◆ **Exercise prompt**:
Find the word "email" below. Copy each line that has it.

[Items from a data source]

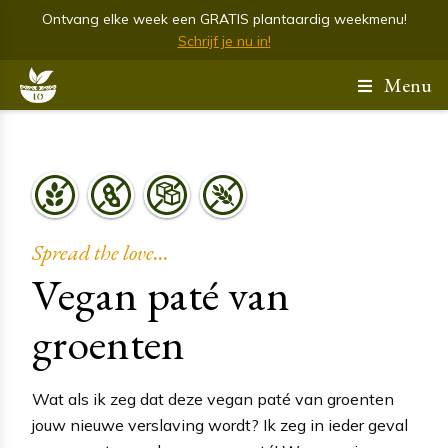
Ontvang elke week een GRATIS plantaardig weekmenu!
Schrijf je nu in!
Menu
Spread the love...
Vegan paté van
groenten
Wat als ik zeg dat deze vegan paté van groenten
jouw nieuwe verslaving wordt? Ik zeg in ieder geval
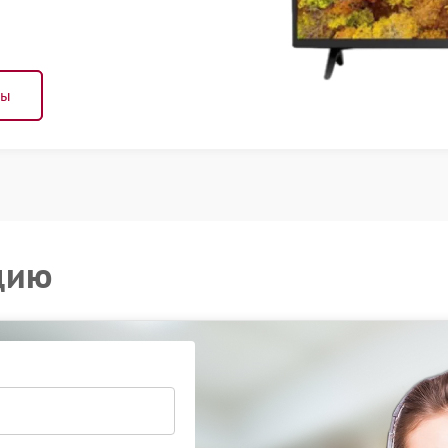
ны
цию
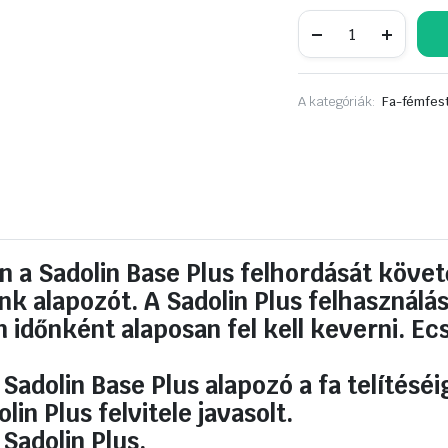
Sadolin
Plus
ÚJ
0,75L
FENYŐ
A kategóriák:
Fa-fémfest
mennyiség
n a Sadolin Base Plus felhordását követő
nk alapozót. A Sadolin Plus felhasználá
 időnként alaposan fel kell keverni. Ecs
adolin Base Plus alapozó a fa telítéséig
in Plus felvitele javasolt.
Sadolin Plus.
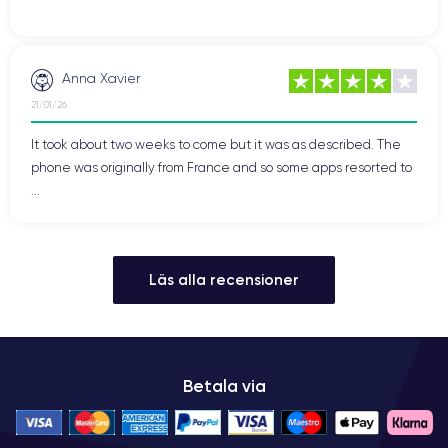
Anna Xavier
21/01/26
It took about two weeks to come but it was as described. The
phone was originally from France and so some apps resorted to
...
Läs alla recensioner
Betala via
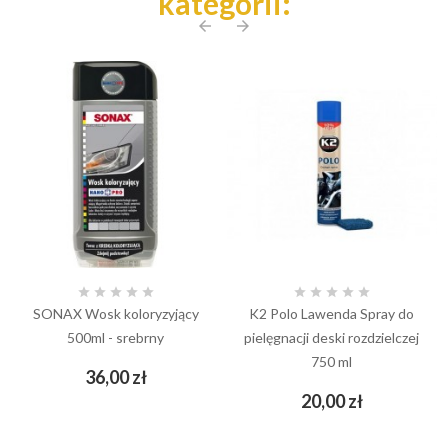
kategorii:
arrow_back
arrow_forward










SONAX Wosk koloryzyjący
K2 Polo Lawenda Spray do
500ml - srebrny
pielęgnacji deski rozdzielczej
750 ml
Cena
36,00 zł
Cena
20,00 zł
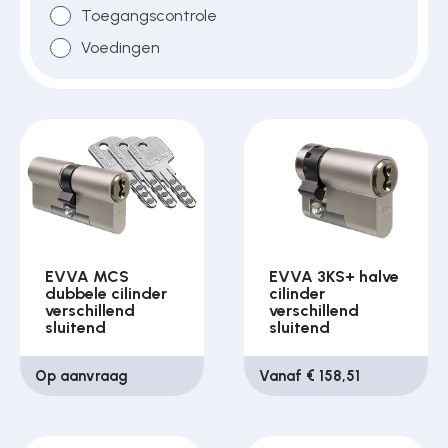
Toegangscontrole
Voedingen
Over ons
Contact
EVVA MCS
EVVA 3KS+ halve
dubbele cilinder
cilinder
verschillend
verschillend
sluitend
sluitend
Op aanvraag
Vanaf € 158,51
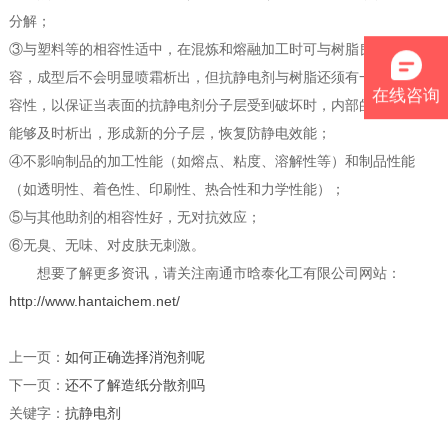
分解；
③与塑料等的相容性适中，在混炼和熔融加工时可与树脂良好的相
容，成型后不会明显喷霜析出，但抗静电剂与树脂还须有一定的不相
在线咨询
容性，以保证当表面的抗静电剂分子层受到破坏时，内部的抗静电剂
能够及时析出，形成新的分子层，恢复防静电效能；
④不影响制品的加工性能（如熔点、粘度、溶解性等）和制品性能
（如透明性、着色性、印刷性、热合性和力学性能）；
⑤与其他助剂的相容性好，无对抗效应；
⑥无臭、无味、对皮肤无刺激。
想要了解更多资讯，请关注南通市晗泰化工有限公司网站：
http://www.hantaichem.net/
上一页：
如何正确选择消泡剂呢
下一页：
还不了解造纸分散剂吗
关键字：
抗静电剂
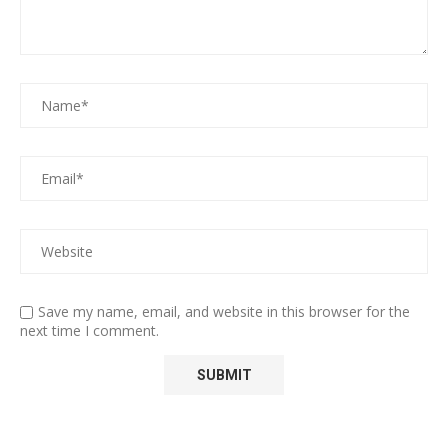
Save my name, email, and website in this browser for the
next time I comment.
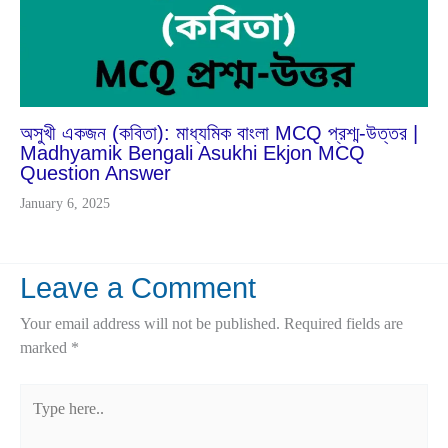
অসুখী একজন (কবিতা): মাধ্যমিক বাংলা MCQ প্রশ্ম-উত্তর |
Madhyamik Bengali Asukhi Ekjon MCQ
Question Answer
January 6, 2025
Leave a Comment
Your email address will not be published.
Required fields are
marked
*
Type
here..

* * *

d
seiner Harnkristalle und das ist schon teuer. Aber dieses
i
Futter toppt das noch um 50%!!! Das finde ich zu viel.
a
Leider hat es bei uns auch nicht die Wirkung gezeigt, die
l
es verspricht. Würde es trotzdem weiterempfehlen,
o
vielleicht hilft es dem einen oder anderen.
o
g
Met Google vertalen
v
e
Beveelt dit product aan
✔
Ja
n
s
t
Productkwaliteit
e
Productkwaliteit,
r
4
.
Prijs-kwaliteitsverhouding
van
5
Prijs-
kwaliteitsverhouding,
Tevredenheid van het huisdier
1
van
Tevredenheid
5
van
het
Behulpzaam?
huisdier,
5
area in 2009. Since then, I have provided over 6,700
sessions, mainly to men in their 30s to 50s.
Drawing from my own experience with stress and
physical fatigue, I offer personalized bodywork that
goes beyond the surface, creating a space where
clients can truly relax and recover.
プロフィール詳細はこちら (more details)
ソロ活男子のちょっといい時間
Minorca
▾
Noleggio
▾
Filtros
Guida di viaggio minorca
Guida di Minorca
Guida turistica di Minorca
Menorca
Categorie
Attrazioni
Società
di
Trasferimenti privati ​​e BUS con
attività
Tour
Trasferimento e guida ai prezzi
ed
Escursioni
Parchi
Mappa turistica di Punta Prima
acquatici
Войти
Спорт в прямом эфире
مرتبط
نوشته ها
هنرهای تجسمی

◆ **Response to this exercise**:
Save my name, email, and website in this browser for the
Your email address will not be published.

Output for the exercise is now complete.